What If...? comics were my favorite line, growing up. There was a flavor to those comics – the way they tried to entice the reader by being shocking, and yet were almost also incredibly sentimental and wound up focusing on the human heart and the choices people made. Of the four episodes that have aired so far, this episode might just be the most like the comics in having that flavor.
In the Marvel Universe we know, Strange and Christine Palmer broke up, with Christine frustrated by Strange's ego. Strange wound up having to deal with that very ego – in the process evolving into the Sorcerer Supreme we know and tolerate. In this episode, Strange chooses love over ego. When he does so, however, Christine dies in the car accident that, in our universe, took his hands.
What this episode shows is that, whether egotistic and self-interested or selflessly in love, Stephen Strange has a single defining characteristic: obsession, and an addiction to obsession which is truly hard to break. Strange's regret, in this new world, leads to a madness for finding a way to bring back Palmer – a madness which drives him to try becoming the Sorcerer Supreme. In the mystic arts he finally finds the solution – a way to go back in time and change the past – but since the solution involves magic, and since the instigating event he wants to change led to his gaining the power he needs to change it, he's faced with the impossibility of paradox. The Ancient One comes back from the dead to warn Strange that paradoxes like this are an incredible danger, and can destroy the Universe. This doesn't stop Strange from trying, with an assistant named O'Bengh instead of his faithful friend Wong: trying again and again, and failing, in a series of frustrating time loops, and then by trying to absorb power from others.

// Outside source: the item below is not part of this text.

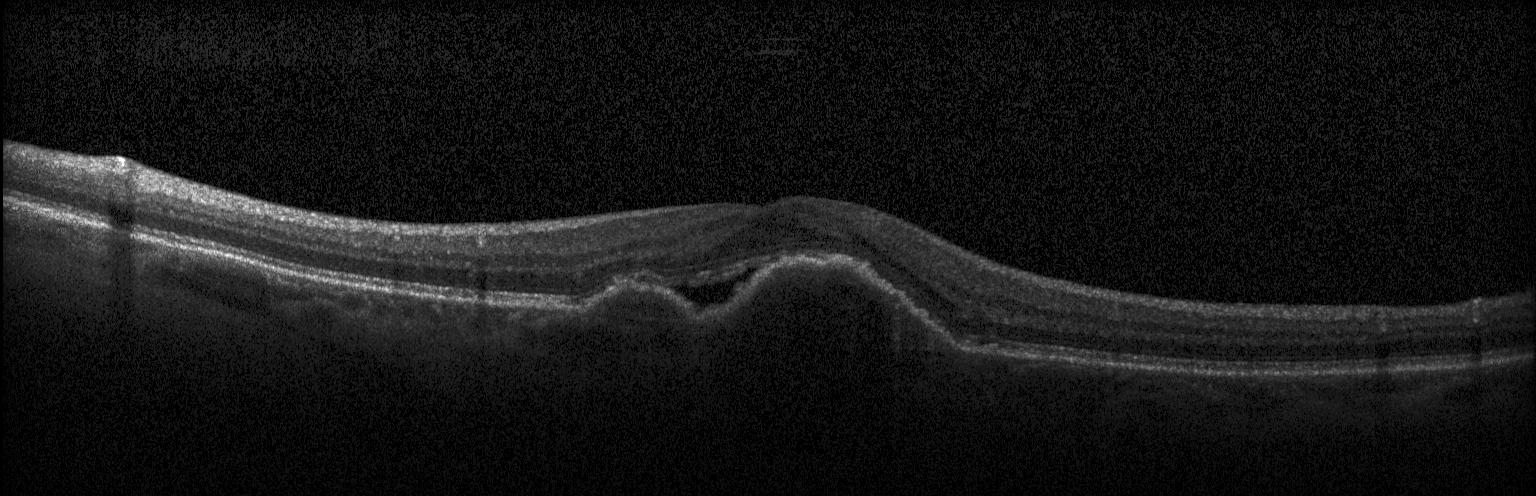 OCT line scan. Through the macula. SD-OCT. Impression: a choroidal neovascular membrane.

The Ancient One, in a bid for wisdom to prevail, manages to split Stephen into two copies of himself: the one with the obsession with bringing back Christine, and one who has managed to move on. We see an ultimate match up: Strange against Strange. In the end it is Strange's obsession which rules – and leads to one of the darkest, saddest endings of any Marvel episodes since "But what is grief, if not love persevering?" We saw Dr. Strange in ways we never have – and a full flex of his power no movie has yet shown, even to the point of dissolving reality itself. We saw the true monster of obsession. The episode left me feeling sorry for Dr. Strange, who's always struck me as annoyingly arrogant. Underneath that arrogance is a very human, very flawed personality, a man searching for love and happiness, and even more, self-worth. Only in the main Marvel Universe, however, was that monster of obsession tamed in favor of allowing that self-worth to flower.
The What If...? comics took franchises like the X-Men and the Fantastic Four to places we had never seen them before. I find it amazing that this series' showrunners have managed to do the same thing in a completely updated way.
In the Wizarding World
I thought it was interesting Strange could hear the Watcher. An effect of the Infinity Stone, perhaps?

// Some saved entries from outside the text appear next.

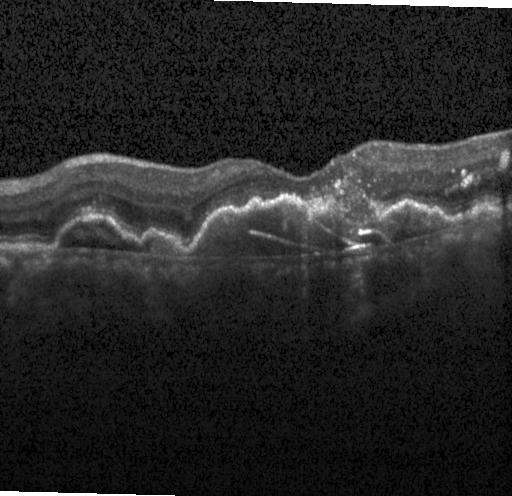

OCT B-scan. Dx: a choroidal neovascular membrane.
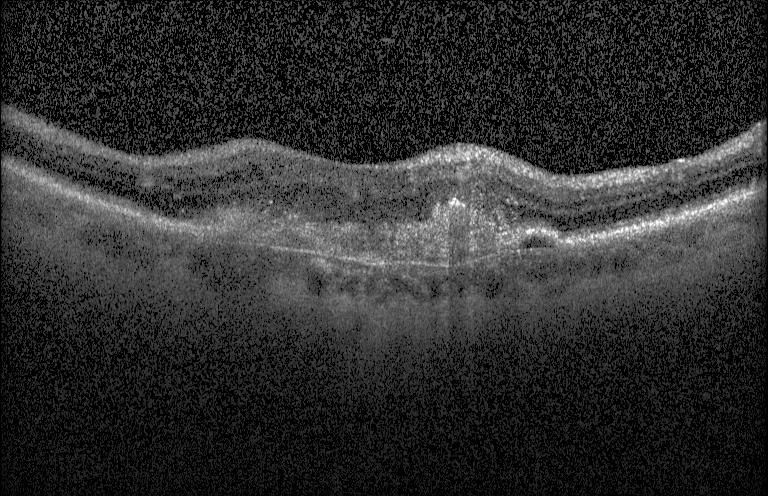 OCT B-scan · acquired on a Heidelberg Spectralis · spectral-domain OCT · through the macula
Impression: a choroidal neovascular membrane.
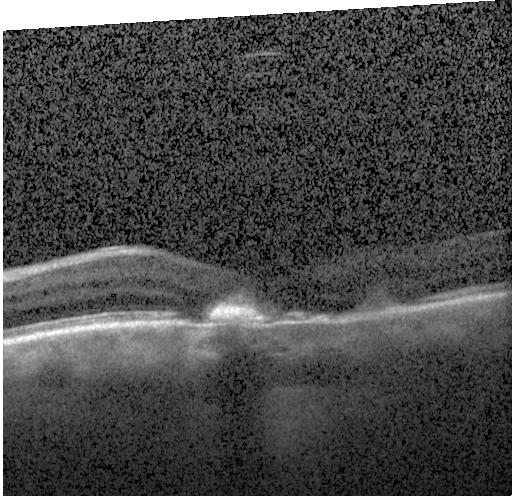

Dx: a choroidal neovascular membrane.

Will bits and pieces of this episode wind up in the new Dr. Strange movie? O'Bengh seems like someone we might see again.
I thought when Christine took the keys that would be the way out of it, but even that hope was denied me.
Quotables
Dr. Strange: I know! The world shouldn't pay for my arrogance! I've read about you, it says you're a presence! You're a god! You can undo this!
The Watcher: I'm not a god. And neither are you.
Dr. Strange: Then punish me! Not the world, not Christine!
The Watcher: Honestly, if I could fix this, if I could punish you instead, I would. But I can't interfere. You, more than anyone else, should understand that meddling with time and events only leads to more destruction.
Overall
Five out of five crème brûlées.
Finally caught up on watching these.
ReplyDeleteMan, I did not expect these to get this dark. Great review! I was surprised he could talk to the watcher too. That whole made him feel so much more dangerous
I like Strange. In the comics it was fun that he was older and wiser and not a young person finding his way. He was always both arrogant and very human with it, and so is Tony Stark come to think of it.
ReplyDeleteVery dark episode, but good.
I loved this episode. Definitely my favorite one so far. There was something almost like a horror movie in how Strange kept trying again and again to save Christine and then in how he kept absorbing other beings. And the animation during those absorption scenes was just gorgeous. I loved how we got flashes of the different creatures in Strange.
ReplyDeleteI'm very curious about how much Watcher we got in this episode. In the previous one, I noticed that he popped up in the background, which I don't think happened with Carter and T'Challa. Now, he's an active part of the story, as opposed to just a passive narrator. I wonder if this trend will continue?